WORK IN PROGRESS

The beauty of being a true artist is that over time, your body of work represents your journey through life. Every sketch, tattoo, or painting becomes a moment suspended in time; snapshots of where we’ve been and more importantly, where we are headed. The career of budding artist Nobu Isobe is one such testament to artistic growth. A scholar of fine art and social commentary, Nobu’s world is a world filled with progress and pain, and his works speak to those unable to see the darker side of humanity. How a 24-year-old entertains such a deep connection to the woes of the world is Nobu’s gift, and how he translates that to canvas is nothing short of extraordinary.

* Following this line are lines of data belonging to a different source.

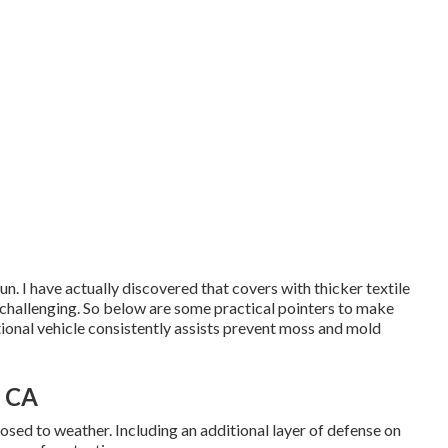
un. I have actually discovered that covers with thicker textile
 challenging. So below are some practical
pointers to make
ional vehicle consistently assists prevent moss and mold
, CA
ed to weather. Including an additional layer of defense on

Born in the countryside of Japan, it was Nobu’s emigration to the United States, specifically Los Angeles, which marked his true artistic beginnings. Influenced initially by American music and album art, it was his indecision in choosing a major while at Citrus College that sparked his artistic revolution. “I’d never done any painting in Japan, but when I came here five years ago, I had to declare a major in community college. Art major sounded kind of cool to me, so I took a few basic drawing classes, design classes, and such,” he says. Nobu absorbed this relatively new world like a sponge, soaking up classical paint influences from Renaissance-era masters, and he began to apply those principles to his own contemporary works of art. “In college, it is all progressive, so the higher I got up in the classes, the more I loved what I was doing,” the protégé says with a smile.